Thursday, March 19
Read: Psalm 130; Ezekiel 1:1-3, 2:8-3:3; Revelation 10:1-11
Today, we have an invitation to remember that Lent is a season that invites us into silence, repentance, and honest self-examination. It is a journey away from surface-level faith and into the depths of our dependence on God. Psalm 130 speaks to this posture: “Out of the depths I cry to you, O Lord.” The psalmist cries from a place of need. Lent begins there.
In our passages from Ezekiel 2–3 and Revelation 10, God gives His word to the prophet in a striking form: not as a message to be delivered immediately, but as a scroll to be eaten! Before Ezekiel is sent to speak and before John is told to prophesy again, each is commanded to receive the word fully, to take it into themselves so that it might shape them from the inside out.
To “eat the scroll” is more than just hearing or studying God’s word. It is to receive it so deeply that it becomes part of who we are. Lent presses this question on us: Do we skim the surface of God’s truth, or do we let it nourish, confront, and transform us?

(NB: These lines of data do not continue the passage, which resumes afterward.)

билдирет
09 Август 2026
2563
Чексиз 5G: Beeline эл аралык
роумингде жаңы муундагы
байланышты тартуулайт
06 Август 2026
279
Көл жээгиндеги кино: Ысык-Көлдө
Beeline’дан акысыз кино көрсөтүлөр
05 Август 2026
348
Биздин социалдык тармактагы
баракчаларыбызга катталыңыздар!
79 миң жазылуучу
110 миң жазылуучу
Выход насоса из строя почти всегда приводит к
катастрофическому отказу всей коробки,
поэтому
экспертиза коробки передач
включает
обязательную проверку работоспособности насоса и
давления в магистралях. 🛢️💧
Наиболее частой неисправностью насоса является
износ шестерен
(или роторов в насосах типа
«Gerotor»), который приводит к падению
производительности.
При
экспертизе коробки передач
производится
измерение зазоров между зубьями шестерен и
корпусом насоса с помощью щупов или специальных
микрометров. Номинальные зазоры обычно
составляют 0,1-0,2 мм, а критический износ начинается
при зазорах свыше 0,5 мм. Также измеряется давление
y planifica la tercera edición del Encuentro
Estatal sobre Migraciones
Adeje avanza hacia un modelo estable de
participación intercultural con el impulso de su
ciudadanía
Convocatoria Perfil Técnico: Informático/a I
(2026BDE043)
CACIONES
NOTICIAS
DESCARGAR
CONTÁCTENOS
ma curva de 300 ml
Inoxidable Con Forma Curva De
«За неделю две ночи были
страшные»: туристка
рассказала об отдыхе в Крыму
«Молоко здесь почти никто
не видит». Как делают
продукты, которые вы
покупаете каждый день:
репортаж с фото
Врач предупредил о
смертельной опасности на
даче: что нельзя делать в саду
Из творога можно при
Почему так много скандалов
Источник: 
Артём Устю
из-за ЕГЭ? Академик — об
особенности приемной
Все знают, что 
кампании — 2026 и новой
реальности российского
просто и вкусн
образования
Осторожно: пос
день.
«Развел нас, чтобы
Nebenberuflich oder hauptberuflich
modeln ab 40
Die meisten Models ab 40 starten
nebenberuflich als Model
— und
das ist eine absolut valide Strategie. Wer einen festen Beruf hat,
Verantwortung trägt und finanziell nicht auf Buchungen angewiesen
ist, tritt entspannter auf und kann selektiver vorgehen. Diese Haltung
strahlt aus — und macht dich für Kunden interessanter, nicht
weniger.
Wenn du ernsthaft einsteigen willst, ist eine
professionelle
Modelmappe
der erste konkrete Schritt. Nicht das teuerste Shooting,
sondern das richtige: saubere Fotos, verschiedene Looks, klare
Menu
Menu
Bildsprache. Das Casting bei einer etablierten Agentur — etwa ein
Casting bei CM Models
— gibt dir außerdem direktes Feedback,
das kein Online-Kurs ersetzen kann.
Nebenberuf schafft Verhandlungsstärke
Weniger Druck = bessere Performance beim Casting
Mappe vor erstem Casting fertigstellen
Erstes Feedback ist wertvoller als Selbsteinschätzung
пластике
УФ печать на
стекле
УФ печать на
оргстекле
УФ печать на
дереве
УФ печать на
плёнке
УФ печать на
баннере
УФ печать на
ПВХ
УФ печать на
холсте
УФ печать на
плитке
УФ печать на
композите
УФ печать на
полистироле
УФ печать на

John’s experience in Revelation adds another layer to this truth. The scroll is sweet as honey in his mouth, yet bitter in his stomach. God’s word is indeed sweet! It proclaims forgiveness, faithfulness, and hope. And yet the word is also bitter, because it exposes our sin, challenges our loyalties, and calls us to costly obedience. Lent is the season that refuses to rush past this bitterness. It teaches us that repentance is not a detour from grace, but the path through which grace does its deepest work.
Even still, bitterness is not the final word. Those who eat the scroll are not left in silence. They are sent. God’s word, once internalized, becomes a word to be lived and spoken in the world. But it can only be spoken truthfully if it has first been received humbly.
Lent trains us to hunger for God’s presence, truth, and mercy. It teaches us to wait, as the psalmist waits, “more than watchmen for the morning.” As we move through this season of waiting and fasting, we are reminded that we do not live by our own wisdom or strength, but by every word that comes from the mouth of the Lord.
This Lent, may we not merely hear God’s word, but eat it! May we receive it in sweetness and bitterness alike, trusting that God is at work in the depths. Trusting that he is forming us into people who wait, who are nourished, and who are sent.
Prayer: Merciful God, as we journey through Lent, teach us to hunger for Your word and to receive it fully, both the sweet and the bitter. Let it shape us and form us into faithful witnesses of Your redeeming love. Amen.
Mr. Dillon Bryars ’25 is a candidate for ministry in the Global Methodist Church, currently pursuing a Master of Divinity from Asbury Theological Seminary.